[Stored records]

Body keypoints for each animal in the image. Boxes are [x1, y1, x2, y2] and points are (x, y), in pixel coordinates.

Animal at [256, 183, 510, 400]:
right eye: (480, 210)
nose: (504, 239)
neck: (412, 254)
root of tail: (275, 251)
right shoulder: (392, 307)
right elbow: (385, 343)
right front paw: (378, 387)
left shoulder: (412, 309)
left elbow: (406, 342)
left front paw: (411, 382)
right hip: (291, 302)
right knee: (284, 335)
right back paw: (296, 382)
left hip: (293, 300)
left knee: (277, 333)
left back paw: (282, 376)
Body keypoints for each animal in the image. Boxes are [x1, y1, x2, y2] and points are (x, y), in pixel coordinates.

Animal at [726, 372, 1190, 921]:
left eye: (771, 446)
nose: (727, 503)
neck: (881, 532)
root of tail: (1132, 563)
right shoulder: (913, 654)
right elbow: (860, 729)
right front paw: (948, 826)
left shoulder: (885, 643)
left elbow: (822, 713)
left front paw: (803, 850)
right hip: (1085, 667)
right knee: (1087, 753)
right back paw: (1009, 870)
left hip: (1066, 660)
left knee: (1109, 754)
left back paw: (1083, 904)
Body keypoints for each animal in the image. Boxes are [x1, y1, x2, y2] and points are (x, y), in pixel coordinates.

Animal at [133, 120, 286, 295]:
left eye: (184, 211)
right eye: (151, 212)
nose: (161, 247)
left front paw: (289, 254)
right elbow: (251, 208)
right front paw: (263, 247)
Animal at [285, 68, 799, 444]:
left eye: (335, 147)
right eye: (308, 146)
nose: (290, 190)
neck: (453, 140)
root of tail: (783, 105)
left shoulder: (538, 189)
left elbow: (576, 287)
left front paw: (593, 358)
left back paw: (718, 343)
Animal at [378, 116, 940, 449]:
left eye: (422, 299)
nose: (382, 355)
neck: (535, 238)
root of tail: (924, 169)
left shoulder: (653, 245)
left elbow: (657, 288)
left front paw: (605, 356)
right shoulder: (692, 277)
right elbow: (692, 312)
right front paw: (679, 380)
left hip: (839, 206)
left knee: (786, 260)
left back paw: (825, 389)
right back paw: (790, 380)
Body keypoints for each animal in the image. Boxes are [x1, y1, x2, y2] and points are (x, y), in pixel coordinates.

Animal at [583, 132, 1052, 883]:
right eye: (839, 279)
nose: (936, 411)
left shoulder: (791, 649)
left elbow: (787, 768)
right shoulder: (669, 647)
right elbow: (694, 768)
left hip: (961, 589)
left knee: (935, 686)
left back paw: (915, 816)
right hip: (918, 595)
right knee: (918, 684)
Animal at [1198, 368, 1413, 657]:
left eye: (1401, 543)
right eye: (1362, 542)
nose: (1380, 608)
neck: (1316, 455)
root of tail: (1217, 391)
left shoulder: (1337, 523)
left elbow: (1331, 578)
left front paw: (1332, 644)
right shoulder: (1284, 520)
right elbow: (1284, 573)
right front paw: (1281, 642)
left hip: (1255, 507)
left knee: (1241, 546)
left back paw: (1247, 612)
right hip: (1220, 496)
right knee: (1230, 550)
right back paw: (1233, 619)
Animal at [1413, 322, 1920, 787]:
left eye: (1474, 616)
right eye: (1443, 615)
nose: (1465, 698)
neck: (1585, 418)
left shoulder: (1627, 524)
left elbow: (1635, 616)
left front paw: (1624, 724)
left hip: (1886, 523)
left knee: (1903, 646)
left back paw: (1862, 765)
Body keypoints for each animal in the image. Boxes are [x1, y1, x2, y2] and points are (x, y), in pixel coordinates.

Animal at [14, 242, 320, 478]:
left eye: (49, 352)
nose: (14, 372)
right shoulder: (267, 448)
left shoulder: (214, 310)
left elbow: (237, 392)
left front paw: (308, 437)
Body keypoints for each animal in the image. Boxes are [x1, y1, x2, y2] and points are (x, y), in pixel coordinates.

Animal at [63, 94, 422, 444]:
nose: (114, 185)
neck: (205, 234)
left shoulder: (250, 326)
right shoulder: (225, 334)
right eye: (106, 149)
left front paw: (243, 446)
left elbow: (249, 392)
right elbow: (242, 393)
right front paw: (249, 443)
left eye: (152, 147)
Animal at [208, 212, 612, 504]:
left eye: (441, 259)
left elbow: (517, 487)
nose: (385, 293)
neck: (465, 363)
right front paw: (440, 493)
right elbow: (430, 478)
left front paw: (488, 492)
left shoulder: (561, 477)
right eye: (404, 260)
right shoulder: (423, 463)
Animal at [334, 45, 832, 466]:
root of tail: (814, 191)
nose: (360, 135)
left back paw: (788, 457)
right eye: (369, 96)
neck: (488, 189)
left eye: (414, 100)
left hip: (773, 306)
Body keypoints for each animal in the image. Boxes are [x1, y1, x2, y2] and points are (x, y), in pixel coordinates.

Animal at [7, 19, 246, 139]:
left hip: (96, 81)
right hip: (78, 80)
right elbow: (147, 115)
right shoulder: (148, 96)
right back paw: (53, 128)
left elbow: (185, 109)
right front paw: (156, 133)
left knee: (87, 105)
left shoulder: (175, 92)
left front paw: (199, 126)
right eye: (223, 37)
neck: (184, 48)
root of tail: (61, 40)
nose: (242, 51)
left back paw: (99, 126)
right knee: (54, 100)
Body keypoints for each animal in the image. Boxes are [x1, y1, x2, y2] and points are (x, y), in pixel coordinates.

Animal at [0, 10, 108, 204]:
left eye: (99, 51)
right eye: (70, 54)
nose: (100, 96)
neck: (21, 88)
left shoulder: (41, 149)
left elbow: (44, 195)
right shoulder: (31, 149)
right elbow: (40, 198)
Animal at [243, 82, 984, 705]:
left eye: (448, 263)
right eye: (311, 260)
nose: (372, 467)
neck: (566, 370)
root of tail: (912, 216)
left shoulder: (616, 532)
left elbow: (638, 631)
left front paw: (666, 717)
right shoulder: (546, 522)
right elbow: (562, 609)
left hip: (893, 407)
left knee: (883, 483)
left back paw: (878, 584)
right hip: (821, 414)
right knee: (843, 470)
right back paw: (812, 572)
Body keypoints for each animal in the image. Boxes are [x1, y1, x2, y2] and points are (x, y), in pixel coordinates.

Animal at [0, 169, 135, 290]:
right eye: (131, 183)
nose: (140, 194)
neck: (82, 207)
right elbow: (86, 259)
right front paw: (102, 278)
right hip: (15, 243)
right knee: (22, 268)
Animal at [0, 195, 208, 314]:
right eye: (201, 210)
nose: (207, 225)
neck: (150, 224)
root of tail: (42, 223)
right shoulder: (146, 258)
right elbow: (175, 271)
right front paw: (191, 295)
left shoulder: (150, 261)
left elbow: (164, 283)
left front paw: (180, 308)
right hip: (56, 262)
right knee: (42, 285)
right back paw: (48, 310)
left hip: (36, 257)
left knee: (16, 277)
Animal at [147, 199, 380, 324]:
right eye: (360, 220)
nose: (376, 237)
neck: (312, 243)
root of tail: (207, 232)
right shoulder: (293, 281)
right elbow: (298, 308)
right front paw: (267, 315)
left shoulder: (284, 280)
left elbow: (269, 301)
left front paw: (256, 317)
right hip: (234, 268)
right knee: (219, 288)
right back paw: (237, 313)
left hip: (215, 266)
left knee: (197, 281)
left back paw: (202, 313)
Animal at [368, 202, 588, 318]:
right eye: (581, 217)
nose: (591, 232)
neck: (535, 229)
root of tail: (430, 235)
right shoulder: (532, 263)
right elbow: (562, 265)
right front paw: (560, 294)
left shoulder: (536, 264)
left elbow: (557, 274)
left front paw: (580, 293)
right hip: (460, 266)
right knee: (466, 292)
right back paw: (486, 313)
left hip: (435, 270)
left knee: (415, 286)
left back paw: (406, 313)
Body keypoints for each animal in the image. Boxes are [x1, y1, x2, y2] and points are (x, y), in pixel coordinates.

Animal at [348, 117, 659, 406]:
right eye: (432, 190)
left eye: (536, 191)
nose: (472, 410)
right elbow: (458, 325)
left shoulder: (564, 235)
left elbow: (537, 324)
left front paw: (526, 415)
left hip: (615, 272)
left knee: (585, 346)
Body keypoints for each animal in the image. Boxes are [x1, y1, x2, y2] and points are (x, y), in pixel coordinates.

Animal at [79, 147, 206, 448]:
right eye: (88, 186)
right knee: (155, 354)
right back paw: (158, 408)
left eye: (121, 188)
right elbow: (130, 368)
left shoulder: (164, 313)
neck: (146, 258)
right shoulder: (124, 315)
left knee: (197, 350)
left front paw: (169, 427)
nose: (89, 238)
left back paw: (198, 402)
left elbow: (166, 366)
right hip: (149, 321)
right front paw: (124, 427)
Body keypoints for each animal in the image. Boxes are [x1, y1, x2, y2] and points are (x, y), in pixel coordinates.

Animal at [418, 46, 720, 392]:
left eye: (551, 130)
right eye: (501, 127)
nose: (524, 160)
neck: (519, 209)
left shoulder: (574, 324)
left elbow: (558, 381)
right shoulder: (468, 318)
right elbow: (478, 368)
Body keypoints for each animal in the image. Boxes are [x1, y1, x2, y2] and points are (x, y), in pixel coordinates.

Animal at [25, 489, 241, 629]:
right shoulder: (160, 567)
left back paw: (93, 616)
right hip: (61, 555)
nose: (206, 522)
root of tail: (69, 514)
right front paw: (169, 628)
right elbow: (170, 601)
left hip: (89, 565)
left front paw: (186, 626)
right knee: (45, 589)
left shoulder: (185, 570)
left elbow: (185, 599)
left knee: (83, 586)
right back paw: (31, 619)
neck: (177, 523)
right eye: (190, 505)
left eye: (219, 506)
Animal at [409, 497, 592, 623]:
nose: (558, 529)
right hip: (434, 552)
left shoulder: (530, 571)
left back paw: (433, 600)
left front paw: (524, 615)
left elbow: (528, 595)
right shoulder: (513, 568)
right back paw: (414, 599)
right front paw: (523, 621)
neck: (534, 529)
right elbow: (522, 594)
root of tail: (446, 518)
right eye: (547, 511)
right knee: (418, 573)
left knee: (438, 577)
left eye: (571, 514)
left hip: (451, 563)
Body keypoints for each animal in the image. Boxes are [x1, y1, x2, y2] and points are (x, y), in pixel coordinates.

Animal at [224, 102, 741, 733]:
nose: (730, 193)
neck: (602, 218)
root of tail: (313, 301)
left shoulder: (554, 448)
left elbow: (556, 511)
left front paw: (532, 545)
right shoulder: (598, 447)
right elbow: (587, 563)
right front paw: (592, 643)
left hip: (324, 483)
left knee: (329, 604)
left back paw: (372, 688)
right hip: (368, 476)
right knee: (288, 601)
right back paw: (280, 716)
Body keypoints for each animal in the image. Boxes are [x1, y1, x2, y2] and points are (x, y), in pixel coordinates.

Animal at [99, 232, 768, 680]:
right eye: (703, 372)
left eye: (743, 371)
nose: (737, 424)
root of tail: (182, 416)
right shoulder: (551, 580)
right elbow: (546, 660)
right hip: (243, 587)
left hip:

YOUR GOAL
All that is needed is the exact run of lines above from the line containing "left eye: (152, 147)" through the line containing "right elbow: (86, 259)", both of them included.

RESPONSE BELOW
left eye: (152, 147)
Animal at [208, 212, 612, 504]:
left eye: (441, 259)
left elbow: (517, 487)
nose: (385, 293)
neck: (465, 363)
right front paw: (440, 493)
right elbow: (430, 478)
left front paw: (488, 492)
left shoulder: (561, 477)
right eye: (404, 260)
right shoulder: (423, 463)
Animal at [334, 45, 832, 466]:
root of tail: (814, 191)
nose: (360, 135)
left back paw: (788, 457)
right eye: (369, 96)
neck: (488, 189)
left eye: (414, 100)
left hip: (773, 306)
Body keypoints for each animal in the image. Boxes are [x1, y1, x2, y2] and points are (x, y), in pixel coordinates.

Animal at [7, 19, 246, 139]:
left hip: (96, 81)
right hip: (78, 80)
right elbow: (147, 115)
right shoulder: (148, 96)
right back paw: (53, 128)
left elbow: (185, 109)
right front paw: (156, 133)
left knee: (87, 105)
left shoulder: (175, 92)
left front paw: (199, 126)
right eye: (223, 37)
neck: (184, 48)
root of tail: (61, 40)
nose: (242, 51)
left back paw: (99, 126)
right knee: (54, 100)
Body keypoints for each animal in the image. Boxes are [x1, y1, x2, y2] and points are (x, y), in pixel coordinates.

Animal at [0, 10, 108, 204]:
left eye: (99, 51)
right eye: (70, 54)
nose: (100, 96)
neck: (21, 88)
left shoulder: (41, 149)
left elbow: (44, 195)
right shoulder: (31, 149)
right elbow: (40, 198)
Animal at [243, 82, 984, 705]:
left eye: (448, 263)
right eye: (311, 260)
nose: (372, 467)
neck: (566, 370)
root of tail: (912, 216)
left shoulder: (616, 532)
left elbow: (638, 631)
left front paw: (666, 717)
right shoulder: (546, 522)
right elbow: (562, 609)
left hip: (893, 407)
left knee: (883, 483)
left back paw: (878, 584)
right hip: (821, 414)
right knee: (843, 470)
right back paw: (812, 572)
Body keypoints for each animal in the image. Boxes are [x1, y1, x2, y2] and points are (x, y), in pixel coordinates.

Animal at [0, 169, 135, 290]:
right eye: (131, 183)
nose: (140, 194)
neck: (82, 207)
right elbow: (86, 259)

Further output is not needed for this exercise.